PAGE EXCERPT:
I don't think those guys are too picky about their beer.


----------



## drjeff (Jun 25, 2009)

wa-loaf said:


> I don't think those guys are too picky about their beer.



I just have a hard time picturing them as light beer drinkers   And something tells me that when on dry land, those guys could probably drink most folks under the table


----------



## RootDKJ (Jun 25, 2009)

drjeff said:


> I just have a hard time picturing them as light beer drinkers   And something tells me that when on dry land, those guys could probably drink most folks under the table


Hell yeah.  I'm sure they could drink 2-3 of us out.


----------



## GrilledSteezeSandwich (Jun 25, 2009)

RootDKJ said:


> Hell yeah.  I'm sure they could drink 2-3 of us out.



I don't understand how they would be more seasoned drinkers than us????


----------



## Riverskier (Jun 25, 2009)

GrilledSteezeSandwich said:


> I don't understand how they would be more seasoned drinkers than us????



I don't understand this either, especially since they don't drink on the boat. I would think if anything they would be lightweights after going so long with no alcohol in their systems.


----------



## GrilledSteezeSandwich (Jun 25, 2009)

Riverskier said:


> I don't understand this either, especially since they don't drink on the boat. I would think if anything they would be lightweights after going so long with no alcohol in their systems.



times two..being able to handle alchohal has to do with body mass more than occupation...


----------



## Grassi21 (Jun 25, 2009)

GrilledSteezeSandwich said:


> times two..being able to handle alchohal has to do with body mass more than occupation...



true, but certain occupation lead to heavy alcohol consumption.  i know some small dudes that have the tolerance of guys twice there size.


----------



## RootDKJ (Jun 25, 2009)

YOUR TASKS:
1. Answer these questions about the forum thread:
(a) According to Riverskier, where do "those guys" not drink?
(b) In GrilledSteezeSandwich's second post, what does being able to handle alcohol have more to do with than occupation?
(c) How many of "us" does RootDKJ say they could drink out?
2. Reproduce the forum thread's text from "## Grassi21 (Jun" to "twice there size.".

RECORDS PROVIDED:
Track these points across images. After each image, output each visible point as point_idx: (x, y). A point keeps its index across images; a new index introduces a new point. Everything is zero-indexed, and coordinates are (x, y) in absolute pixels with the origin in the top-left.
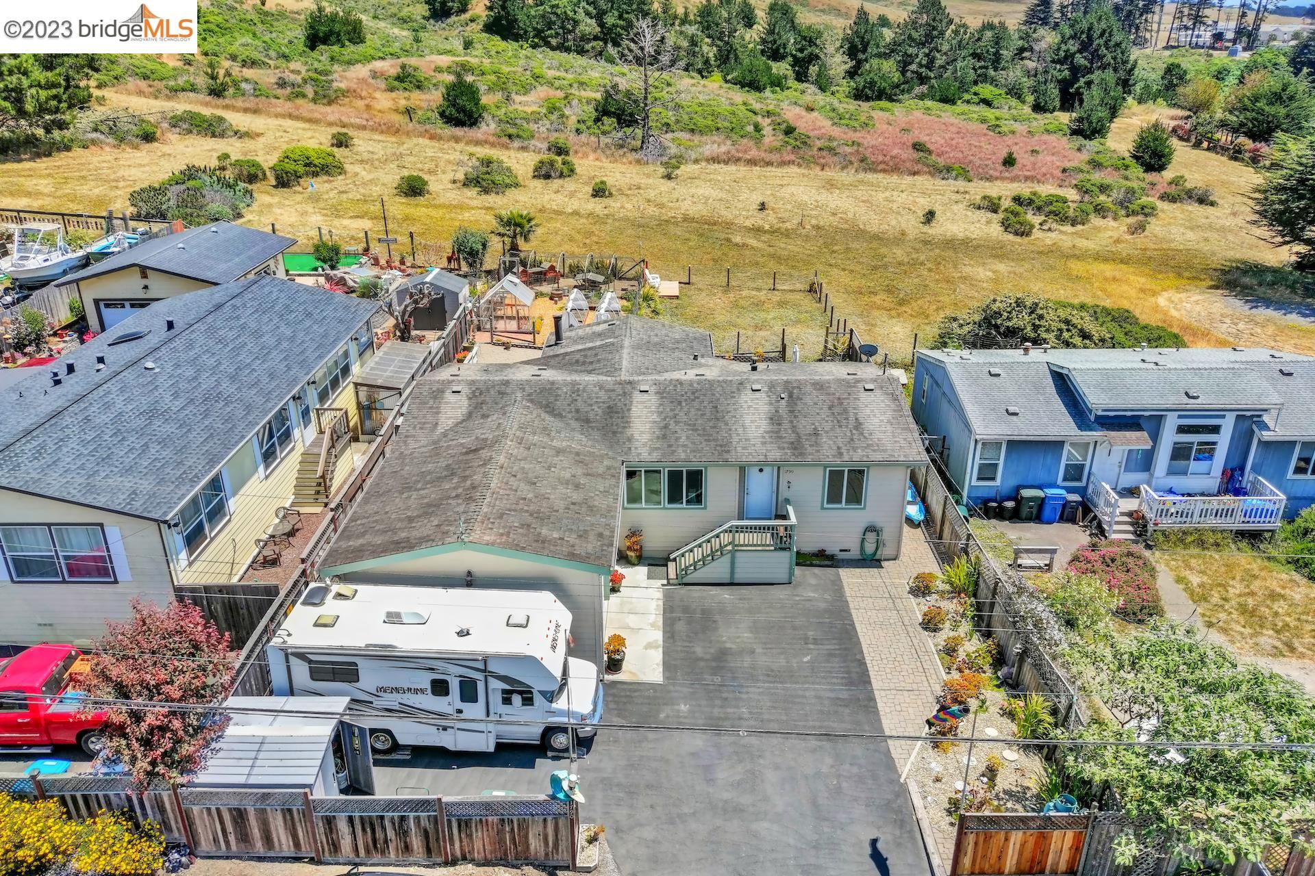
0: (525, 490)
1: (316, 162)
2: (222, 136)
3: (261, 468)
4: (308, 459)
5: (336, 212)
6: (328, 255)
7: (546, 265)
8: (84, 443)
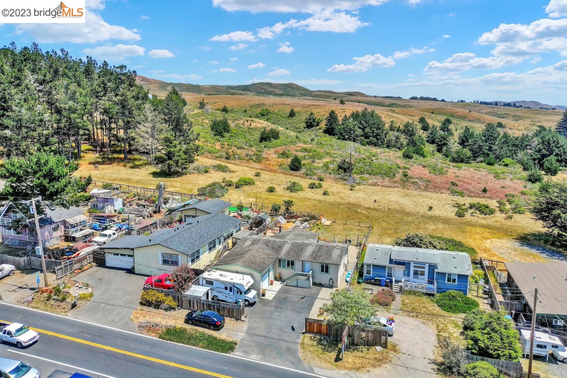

==

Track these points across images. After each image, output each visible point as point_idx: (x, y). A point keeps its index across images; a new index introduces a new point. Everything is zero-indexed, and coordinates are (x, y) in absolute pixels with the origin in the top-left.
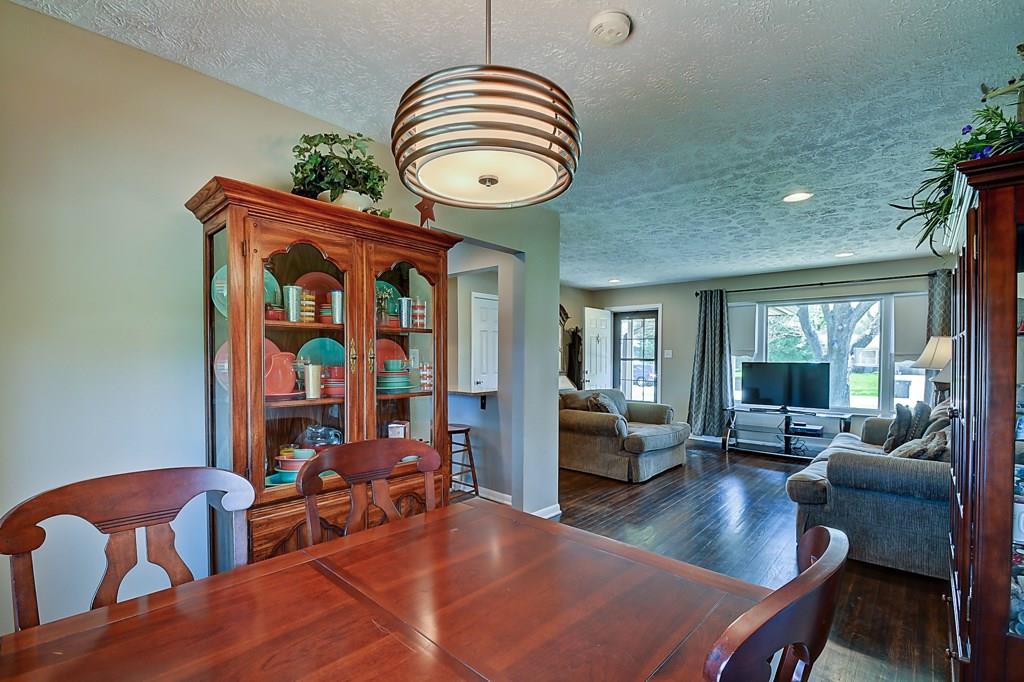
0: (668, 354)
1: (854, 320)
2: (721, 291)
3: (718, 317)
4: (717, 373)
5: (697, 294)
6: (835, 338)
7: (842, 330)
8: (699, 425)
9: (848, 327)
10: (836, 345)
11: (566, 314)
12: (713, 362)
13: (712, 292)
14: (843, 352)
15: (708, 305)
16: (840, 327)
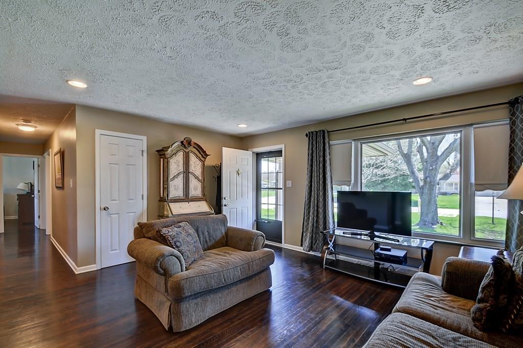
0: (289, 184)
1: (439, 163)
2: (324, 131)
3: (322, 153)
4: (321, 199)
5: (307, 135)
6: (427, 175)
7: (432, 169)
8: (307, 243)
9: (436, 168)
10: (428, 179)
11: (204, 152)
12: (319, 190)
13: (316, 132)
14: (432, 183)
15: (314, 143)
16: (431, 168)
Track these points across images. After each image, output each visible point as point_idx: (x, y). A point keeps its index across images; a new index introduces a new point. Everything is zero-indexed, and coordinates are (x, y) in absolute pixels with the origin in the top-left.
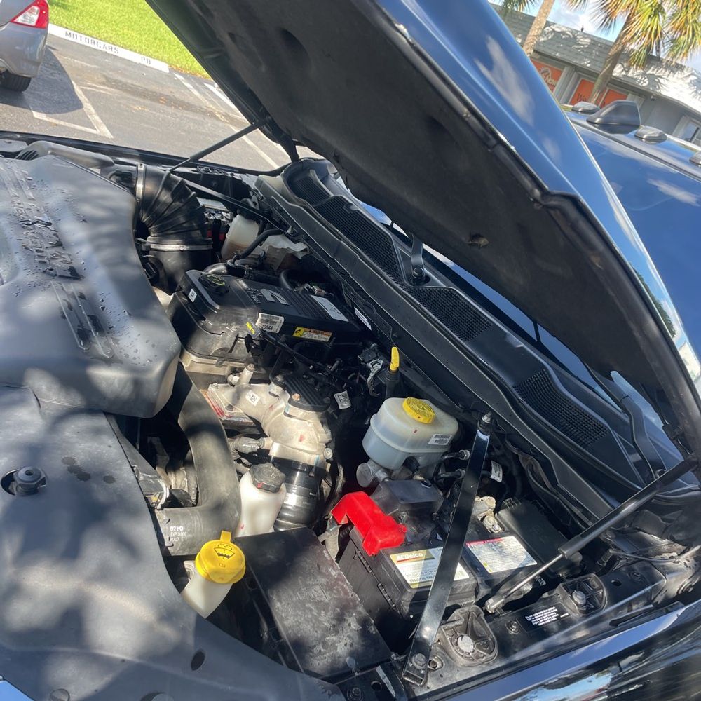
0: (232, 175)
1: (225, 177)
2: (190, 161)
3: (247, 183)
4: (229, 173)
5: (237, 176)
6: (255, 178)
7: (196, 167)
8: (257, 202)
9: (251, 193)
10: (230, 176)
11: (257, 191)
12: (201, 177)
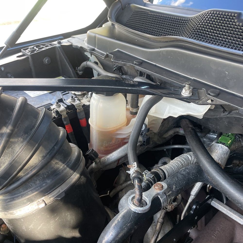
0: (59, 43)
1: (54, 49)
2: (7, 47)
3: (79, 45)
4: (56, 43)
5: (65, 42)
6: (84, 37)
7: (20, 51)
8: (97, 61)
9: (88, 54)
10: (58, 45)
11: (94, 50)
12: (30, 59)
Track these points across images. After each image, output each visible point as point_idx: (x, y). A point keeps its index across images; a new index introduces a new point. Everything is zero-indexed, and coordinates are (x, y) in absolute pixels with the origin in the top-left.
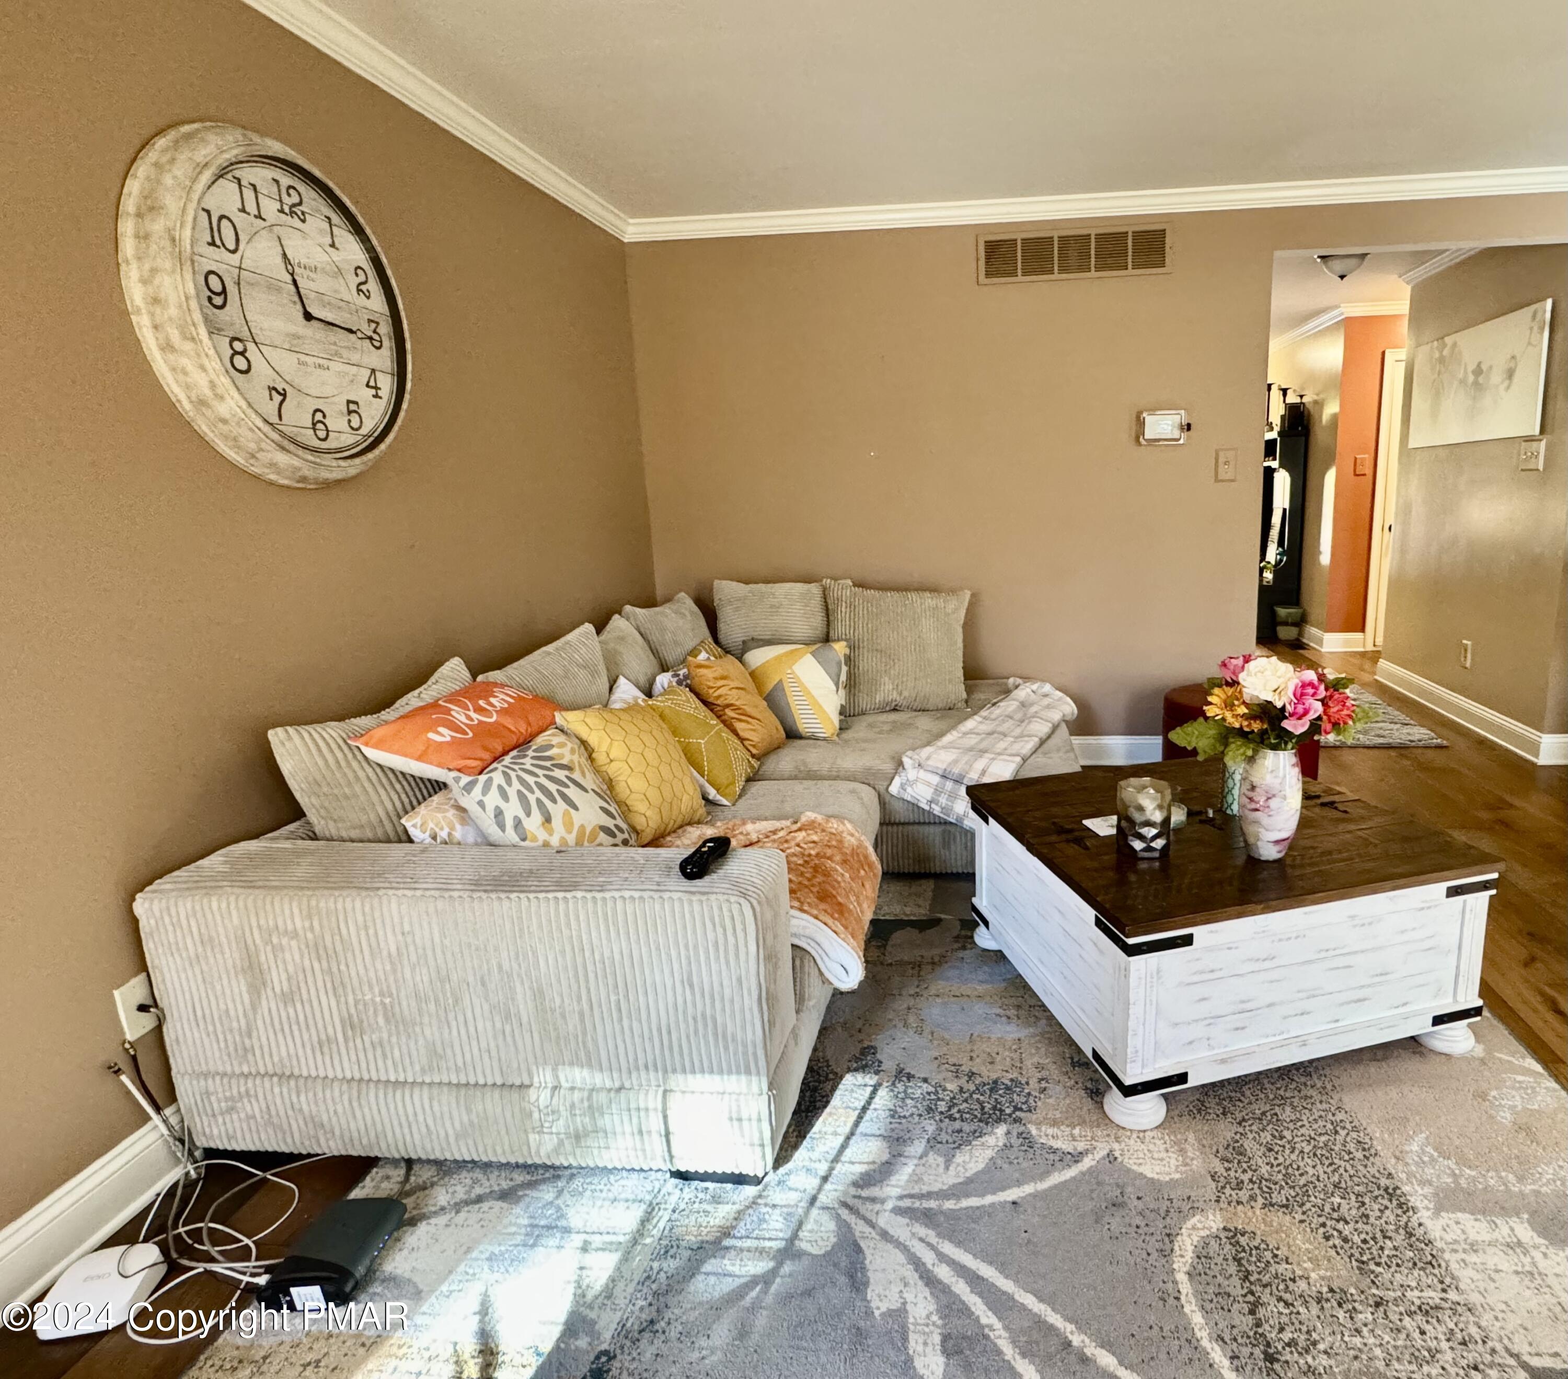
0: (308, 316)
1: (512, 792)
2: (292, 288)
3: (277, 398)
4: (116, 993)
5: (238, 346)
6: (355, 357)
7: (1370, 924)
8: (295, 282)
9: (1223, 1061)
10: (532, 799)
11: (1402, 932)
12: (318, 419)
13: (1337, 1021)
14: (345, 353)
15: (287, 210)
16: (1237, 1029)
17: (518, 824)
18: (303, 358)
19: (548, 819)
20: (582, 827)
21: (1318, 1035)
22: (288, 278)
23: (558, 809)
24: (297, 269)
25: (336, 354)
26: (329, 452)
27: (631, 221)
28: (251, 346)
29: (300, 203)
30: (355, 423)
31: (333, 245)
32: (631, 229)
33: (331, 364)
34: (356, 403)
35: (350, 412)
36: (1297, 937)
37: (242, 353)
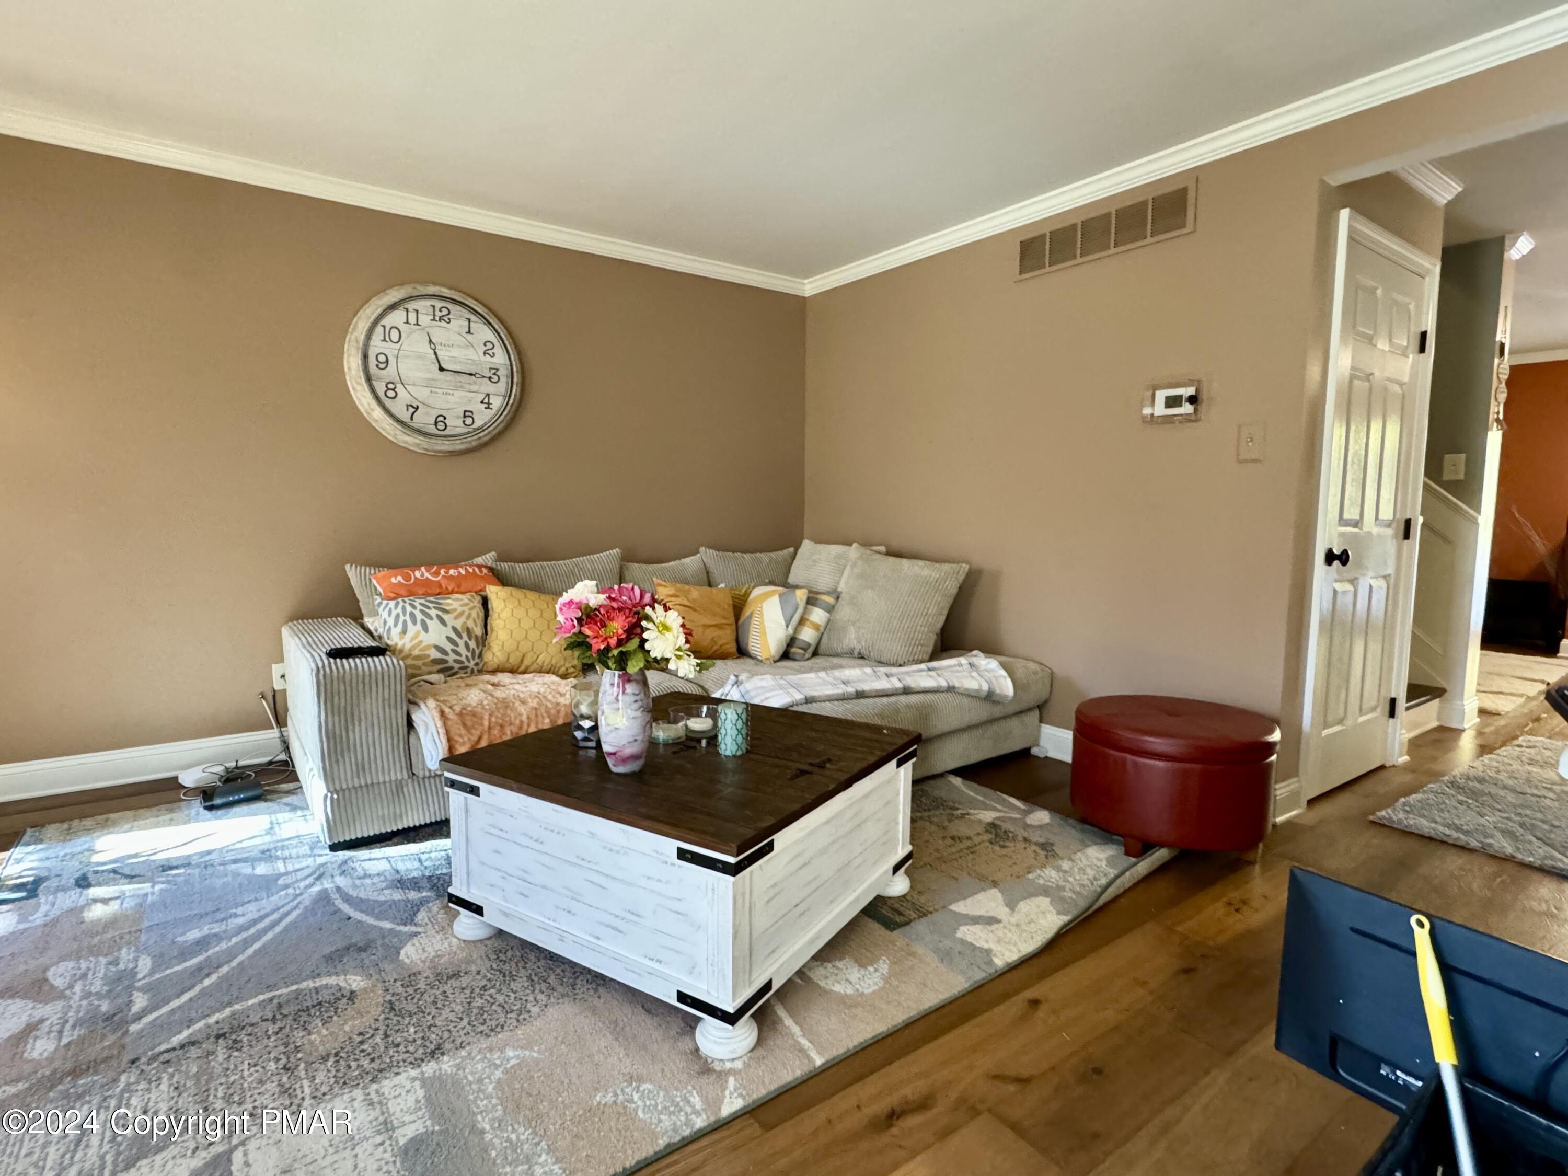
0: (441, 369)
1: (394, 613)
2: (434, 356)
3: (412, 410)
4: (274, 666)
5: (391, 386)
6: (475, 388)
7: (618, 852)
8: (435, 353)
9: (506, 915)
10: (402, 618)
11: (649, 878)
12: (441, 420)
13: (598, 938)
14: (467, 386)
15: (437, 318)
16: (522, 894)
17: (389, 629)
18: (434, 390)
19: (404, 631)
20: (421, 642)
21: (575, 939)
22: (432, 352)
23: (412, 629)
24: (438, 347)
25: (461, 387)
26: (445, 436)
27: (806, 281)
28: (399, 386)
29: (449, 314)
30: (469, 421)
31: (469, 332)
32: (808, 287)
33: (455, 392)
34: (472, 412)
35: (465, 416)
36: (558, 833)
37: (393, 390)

ANSWERS BY ITEM:
1.
(a) On the boat.
(b) Body mass.
(c) Two to three.

2.
## Grassi21 (Jun 25, 2009)

GrilledSteezeSandwich said:


> times two..being able to handle alchohal has to do with body mass more than occupation...



true, but certain occupation lead to heavy alcohol consumption.  i know some small dudes that have the tolerance of guys twice there size.